Für den Hochwasserschutz an der Rottach, der auch die Nachbargemeinde Rottach-Egern betrifft, plant die Stadt 250 000 Euro ein. Für die neue Felitzerbrücke über die Rottach, die künftig nur noch fußgänger- und radfahrertauglich ist, macht Tegernsee 225 000 Euro locker, das Wasserwirtschaftsamt beteiligt sich jedoch mit 30 000 Euro, Rottach-Egern mit 97 000 Euro.

Das Haus des Gastes wird aufpoliert: Es bekommt eine neue Heizung (120 000 Euro) und an der Ostseite eine neue Fassade (100 000 Euro). Warum die Sanierung des Bahnhofvorplatzes erst 2018 mit 50 000 Euro eingeplant ist, wollte Thomas Mandl (SPD) nicht einleuchten: „Der Platz ist nicht besonders ansehnlich, sollten wird da nicht früher was machen?“, fragte Mandl. Hagn berichtete, dass der Umbau des Bahnhofsgeländes erst zu diesem Zeitpunkt geplant sei. Man müsse erst alles mit dem Denkmalschutz absprechen, der etwa ein Auge auf die Fliesen unter dem Vordach des Bahnhofs habe.

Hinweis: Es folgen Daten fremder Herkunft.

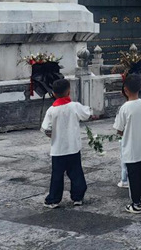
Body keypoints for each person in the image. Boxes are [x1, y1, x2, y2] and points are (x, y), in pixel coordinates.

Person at [40, 78, 92, 208]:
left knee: (57, 175)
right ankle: (78, 196)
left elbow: (46, 129)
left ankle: (53, 199)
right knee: (76, 172)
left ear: (54, 93)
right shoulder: (74, 106)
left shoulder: (52, 110)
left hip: (58, 148)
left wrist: (52, 134)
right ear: (69, 91)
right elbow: (87, 113)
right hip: (73, 146)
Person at [114, 74, 141, 214]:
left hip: (130, 148)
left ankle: (135, 203)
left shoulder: (124, 108)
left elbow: (119, 129)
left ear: (125, 89)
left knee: (133, 175)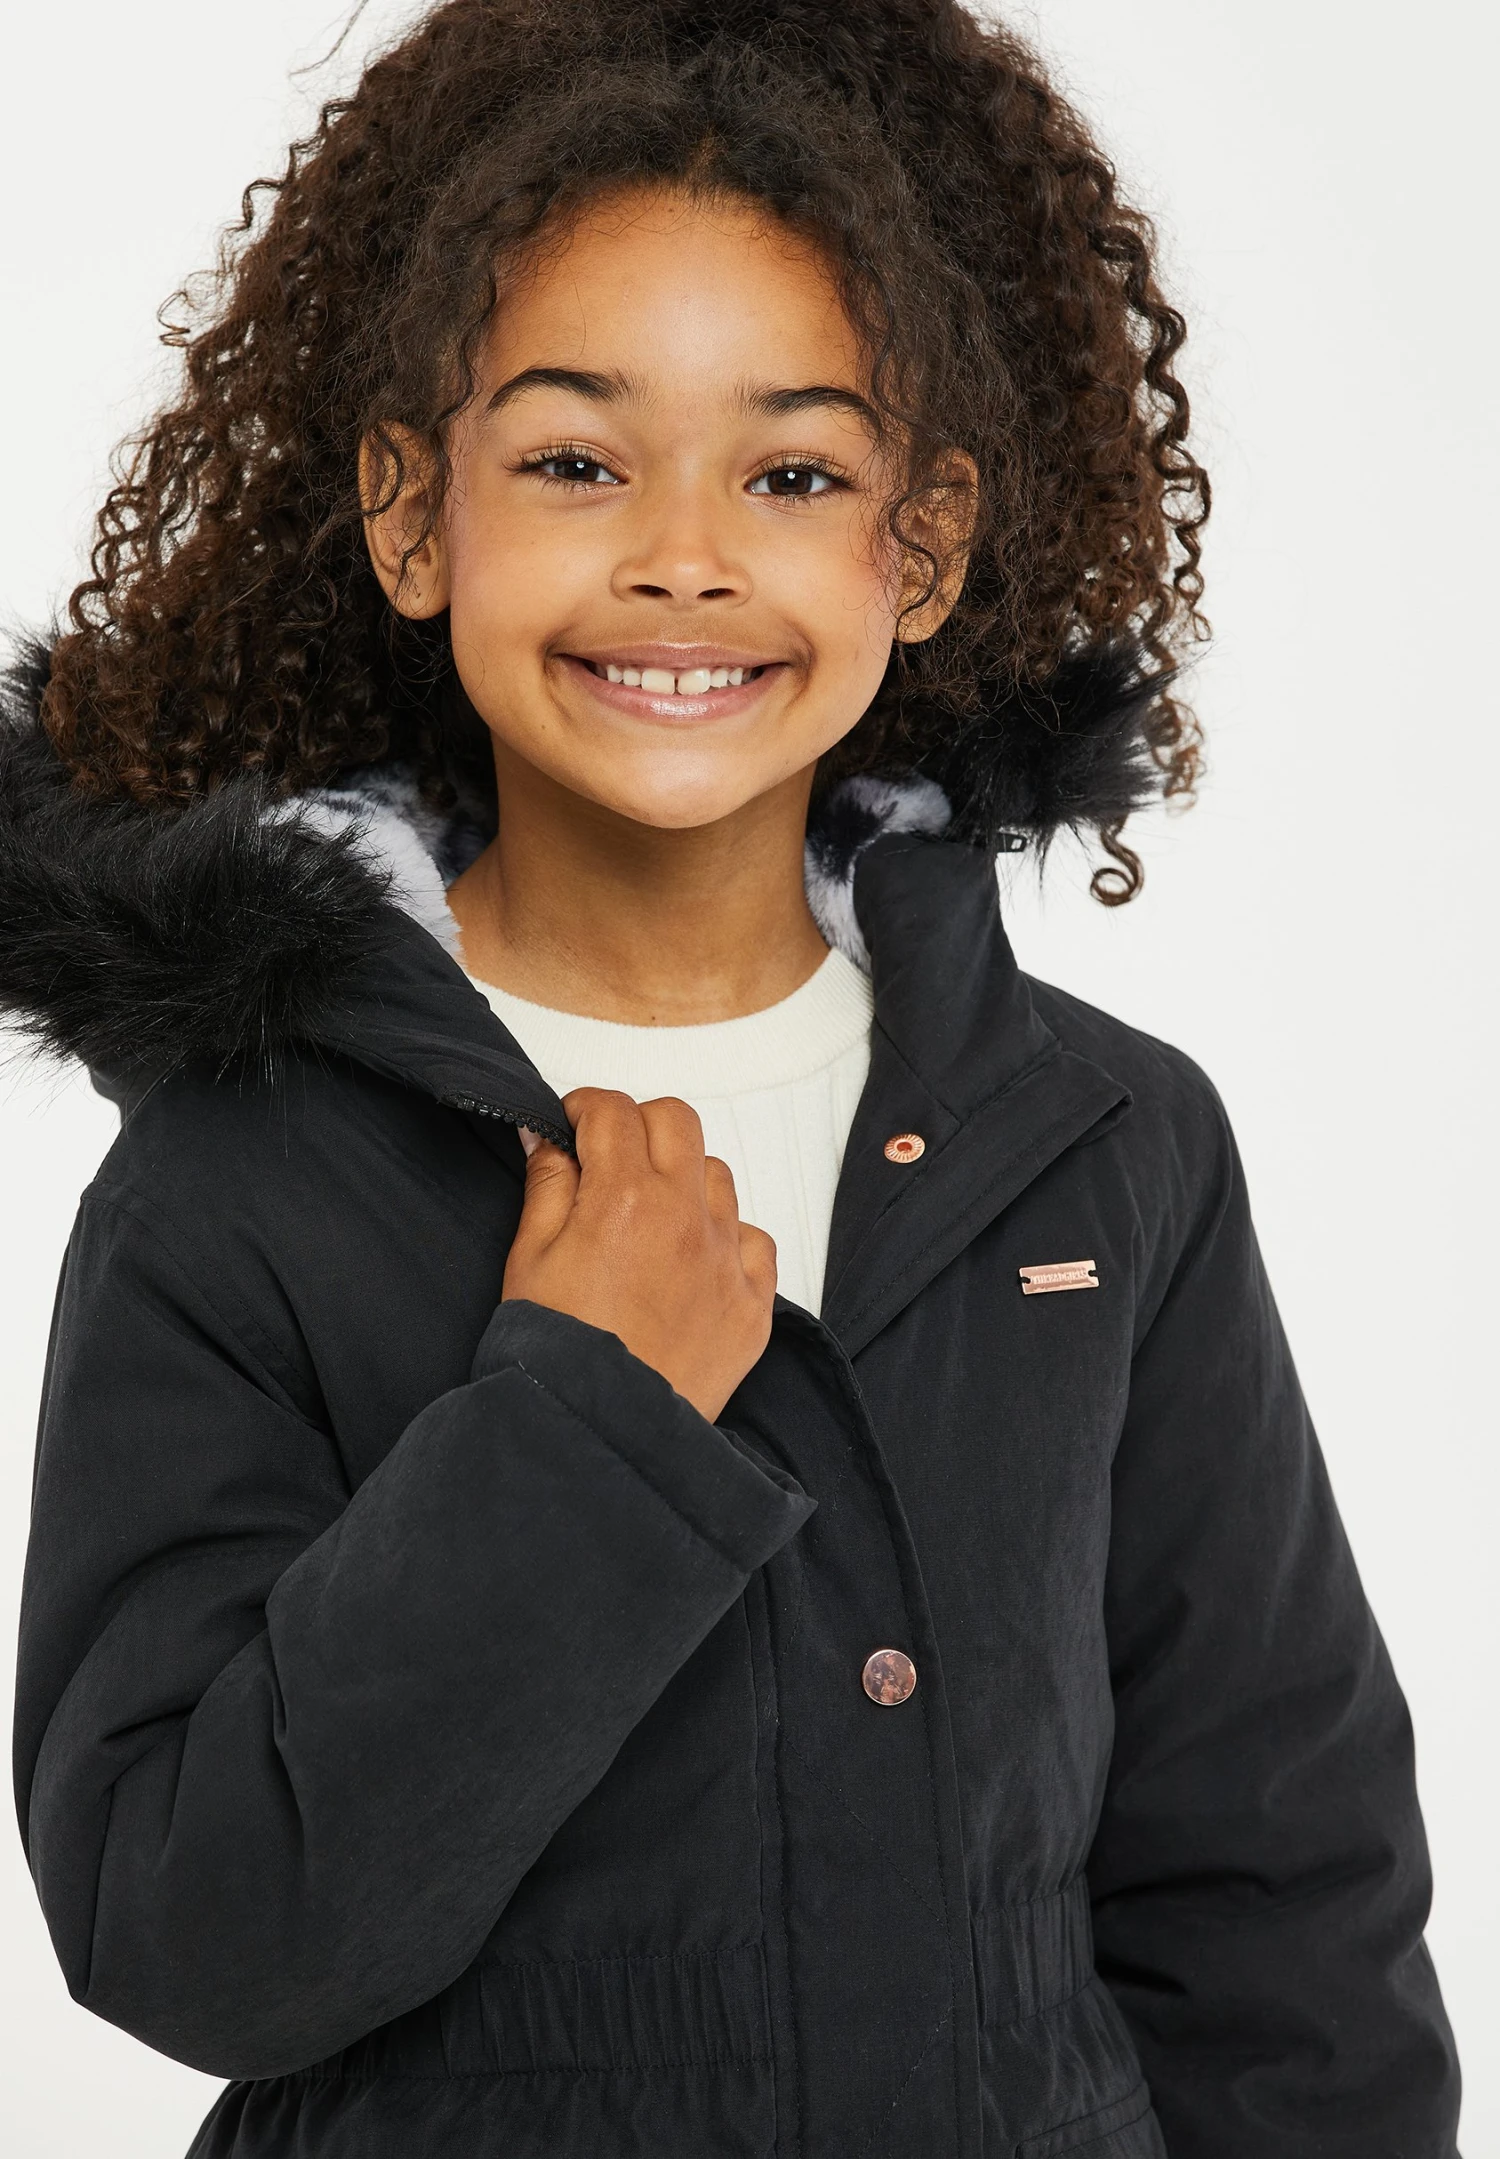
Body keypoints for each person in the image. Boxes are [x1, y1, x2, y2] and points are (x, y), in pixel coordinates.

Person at [0, 2, 1461, 2154]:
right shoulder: (241, 1176)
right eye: (575, 460)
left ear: (923, 544)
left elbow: (1280, 1895)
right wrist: (578, 1419)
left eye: (792, 472)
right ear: (412, 512)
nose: (682, 554)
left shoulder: (1106, 1145)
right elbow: (192, 1933)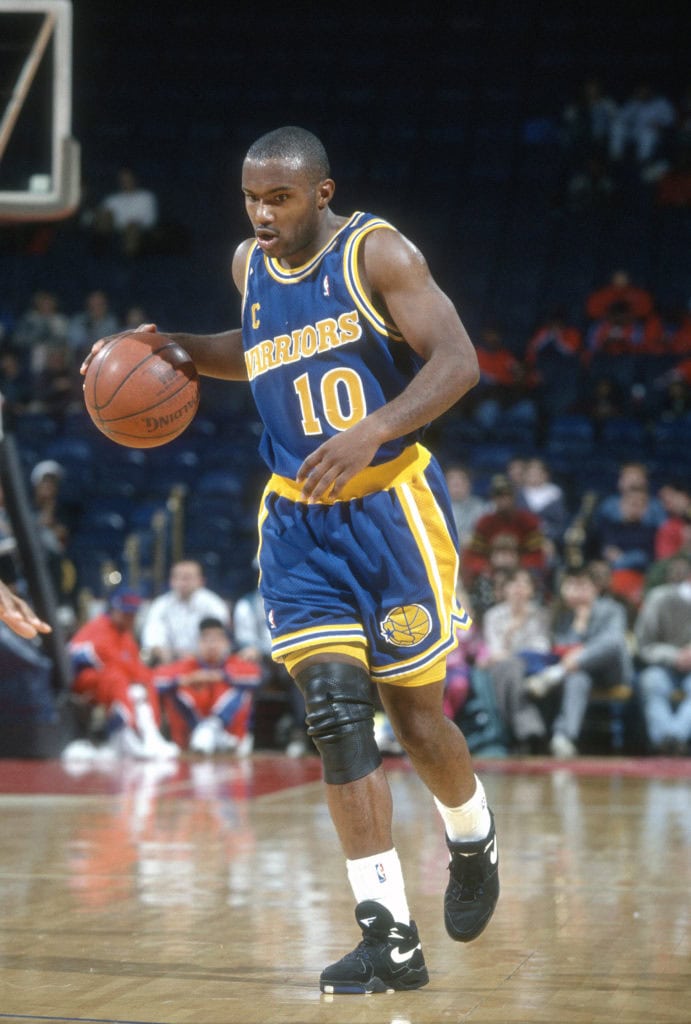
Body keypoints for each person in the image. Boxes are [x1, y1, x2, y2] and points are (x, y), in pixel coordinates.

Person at [82, 125, 499, 995]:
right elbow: (264, 353)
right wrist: (181, 352)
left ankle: (471, 834)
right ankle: (387, 933)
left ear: (320, 192)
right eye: (249, 199)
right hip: (297, 525)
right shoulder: (249, 266)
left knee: (418, 723)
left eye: (277, 198)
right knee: (338, 718)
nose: (260, 215)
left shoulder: (376, 254)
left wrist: (373, 429)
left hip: (390, 511)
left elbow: (458, 361)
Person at [525, 565, 632, 758]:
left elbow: (613, 644)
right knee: (578, 678)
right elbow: (558, 648)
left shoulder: (612, 609)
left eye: (583, 585)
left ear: (595, 588)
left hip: (611, 672)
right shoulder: (563, 615)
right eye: (572, 585)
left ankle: (554, 675)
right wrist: (578, 625)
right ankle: (563, 737)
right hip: (575, 672)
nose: (577, 591)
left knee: (611, 644)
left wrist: (581, 653)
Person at [67, 588, 179, 760]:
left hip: (109, 680)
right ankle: (126, 735)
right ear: (114, 609)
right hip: (84, 681)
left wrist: (145, 678)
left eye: (133, 614)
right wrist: (138, 677)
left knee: (144, 681)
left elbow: (134, 666)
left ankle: (150, 735)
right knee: (118, 678)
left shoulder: (124, 633)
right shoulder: (99, 628)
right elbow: (108, 662)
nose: (130, 618)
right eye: (126, 613)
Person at [154, 617, 262, 754]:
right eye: (206, 640)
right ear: (198, 643)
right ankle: (205, 731)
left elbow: (256, 677)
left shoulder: (234, 664)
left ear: (226, 643)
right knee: (174, 689)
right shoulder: (189, 666)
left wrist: (219, 676)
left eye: (216, 640)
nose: (211, 645)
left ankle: (213, 728)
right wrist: (186, 680)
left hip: (231, 737)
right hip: (190, 738)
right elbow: (156, 681)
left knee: (242, 688)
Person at [481, 568, 552, 753]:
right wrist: (511, 631)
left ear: (531, 590)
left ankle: (517, 735)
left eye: (525, 584)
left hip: (534, 667)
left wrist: (512, 655)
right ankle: (530, 731)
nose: (519, 588)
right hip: (503, 667)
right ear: (505, 589)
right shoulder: (493, 615)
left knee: (512, 669)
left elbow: (542, 648)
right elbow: (494, 651)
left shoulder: (540, 614)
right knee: (510, 670)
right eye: (514, 583)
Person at [634, 556, 691, 755]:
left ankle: (671, 738)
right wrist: (675, 656)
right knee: (651, 681)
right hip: (662, 665)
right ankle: (669, 740)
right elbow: (644, 644)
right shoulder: (657, 598)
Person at [139, 559, 230, 665]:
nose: (182, 582)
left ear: (201, 581)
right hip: (170, 661)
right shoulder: (160, 605)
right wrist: (161, 651)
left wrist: (195, 657)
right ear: (171, 581)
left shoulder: (213, 605)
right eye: (177, 577)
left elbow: (219, 641)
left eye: (187, 578)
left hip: (205, 662)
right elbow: (153, 637)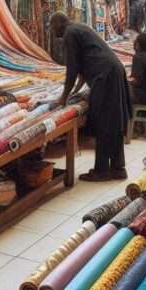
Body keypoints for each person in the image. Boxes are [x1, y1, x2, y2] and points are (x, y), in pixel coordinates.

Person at [51, 12, 132, 182]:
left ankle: (101, 170)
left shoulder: (70, 34)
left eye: (52, 26)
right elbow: (82, 68)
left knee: (103, 121)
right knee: (114, 121)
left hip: (105, 75)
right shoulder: (79, 28)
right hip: (114, 70)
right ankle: (118, 168)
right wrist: (75, 91)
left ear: (59, 24)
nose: (51, 31)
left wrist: (63, 97)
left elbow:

Mit jeweils 100 000 Euro stärkt die Stadt die nächsten vier Jahre das Eigenkapital der Tegernseer Kur- und Verkehrsbetriebe (TKV), damit diese für den Bau von Parkplätzen gerüstet sind. 900 000 Euro, so Hagn, werde die Stadt bis 2020 insgesamt zurückgelegt haben. Die Parkplatzfrage ist ein wichtiges Thema für die Stadt. Weil der Pachtvertrag für den Zentralparkplatz 2025 ausläuft, braucht sie Alternativen. Wie berichtet, ist ein Parkgutachten bereits in Arbeit.

Die insgesamt rund 11,5 Millionen Euro, die bis 2020 für Investitionen eingeplant sind, kann Tegernsee ohne Neuverschuldung stemmen. „Das ist ein Indikator für eine geordnete finanzielle Situation“, bewertet Mienert auf Nachfrage das Zahlenwerk. Das Feuerwehrhaus zwinge natürlich zur Sparsamkeit. Die Einnahmesituation durch Gewerbesteuer und dem Anteil an der Einkommensteuer sei jedoch „gut“.

Was noch geplant ist

Unter anderem sind noch geplant: die Renovierung des Rathauses (120 000 Euro), ein neuer Bewässerungsautomat und frischer Sand für die Beachvolleyballplätze (11 000 Euro), neue Straßenleuchten (120 000 Euro bis 2020), neues Bauhoffahrzeug (170 000 Euro), Alpbachüberbauung für den Bauhof (350 000 Euro), Wasserleitungsbau (560 000 Euro bis 2018), energetische und allgemeine Sanierung der Wohnhäuser (je 200 000 Euro jährlich).